Who will be Top Dog in Digital Currencies?

Digital currencies have been popping up like daisies over the last several years and there doesn’t seem to be an end to it. Some might say that it would be more accurate to compare them to weeds and that an awful lot of them need to be removed from the cryptocurrency environment.

It is certainly true that there are questions marks over the long-term survival of a significant number of them. Brad Garlinghouse, the Ripple CEO, thinks that around 99% of digital assets will “got to zero”. And there are many others who agree with him, even if they don’t put a precise figure on it.

Now the survival of what I might call the ‘smaller’ coins is even more in question, because central banks are moving into the digital asset arena with their own digital currency, and this will put a lot of pressure on all but the strongest cryptocurrencies.

Mati Greenspan, senior analyst at eToro remarked to Charles Bovaird at Forbes: “At the moment the three biggest currencies in the world are racing to make their fiat digital.” In this race, China is winning, because the European Central Bank and the Federal Reserve haven’t put in the effort to keep up. Then we add something like Libra into the mix and for a time it looked like Facebook’s digital coinage had the potential to threaten every other cryptocurrency,. Now, that project looks less certain to be such a major threat.

So what is the likely outcome? Some market observers believe that whatever happens, there won’t be a winner-take-all scenario. Jacob Eliosoff, a cryptocurrency fund manager thinks there will be around 100 widely used cryptocurrencies that will survive. Marouane Garcon, managing director of Amulet said, “There won’t be a single currency because of too many political differences in the world, but just like fiat currencies some will be stronger in value than others.”

Furthermore, bitcoin, which is currently the leading digital currency, may not be the ultimate winner, but it is likely to be in the winning group. Jake Yocom-Piatt from Decred had this to say: “Instead of a large amount of capital and attention spread across many currencies, we will increasingly see that same capital and attention spread across a smaller number of SOVs, leading to a corresponding increase in their value.”

Who do you think will win the race to be Top Dog in this race? The central bank coins, stablecoins like Libra, or bitcoin and its peers?

NYSE head backs digital currency survival

Good news for cryptocurrency supporters from the New York Stock Exchange (NYSE) chairman, Jeffrey Sprecher. This week he expressed his optimism about the survival of digital currencies as an asset class, according to one business news outlet.

Sprecher, who also happens to be CEO of Intercontinental Exchange (ICE) was speaking at the Consensus Invest conference. He told the audience about how he reacts to press headlines like “Will digital assets survive?” and said that his unequivocal answer is yes. However,, when it comes to price he suggested that the NYSE was “agnostic” about that, meaning that it has no bias about what might happen as regards that.

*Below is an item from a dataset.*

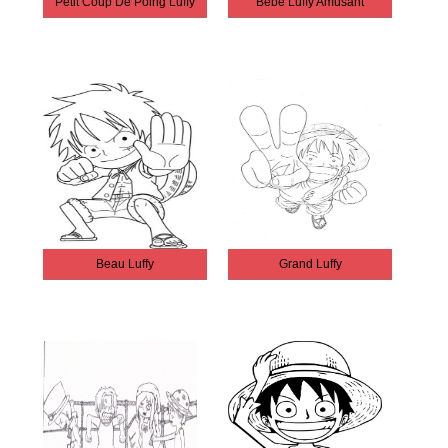
Petit Coup De Poing Luffy
Bébé Luffy Amusant
Beau Luffy
Grand Luffy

Coincidentally, and rather tellingly, Sprecher was joined on stage at the conference by his wife, Kelly Loeffler, who happens to be the CEO of Bakkt, a cryptocurrency platform. Bakkt also happens to be owned by ICE and will launch next year.

Loeffler talked about what Bakkt will be offering, including the Bitcoin futures contract, saying, ““the Bakkt futures contract will help Bitcoin traders establish a trusted price. Bitcoin now trades at different prices on different exchanges, many of which are unregulated.”

Indeed, the NYSE and its parent company have been quite proactive in the digital currency sphere, which is encouraging for others involved in it. ICE has already partnered with Blockstream, a blockchain tech company to provide the big Wall Street investors, including hedge funds, with what it calls “disciplined” BTC pricing. To do this, it said it would pull data from 15 major exchanges.

A few months after this, ICE then said it would offer traders contracts that would result in customers owning Bitcoin. At the time it said, “ICE has had conversations with other financial institutions about setting up a new operation through which banks can buy a contract, known as a swap, that will end with the customer owning Bitcoin the next day — with the backing and security of the exchange.”

And at the same time as this Sprecher has made a supportive statement on cryptocurrency, it has been announced that an Association for Digital Asset Management (ADAM) has been created to produce a “code of conduct” for the digital currency sector. Among ADAM’s founding members are the former NYSE CEO, Duncan Niederauer, Galaxy Digital, a crypto merchant bank, BTIG, a global financial services firm, fintech firm Paxos and GSR, a crypto liquidity solutions provider.

Even if the markets are struggling to find their level, it seems apparent that slowly but surely the financial world is coming around to the idea that cryptocurrencies are here to stay.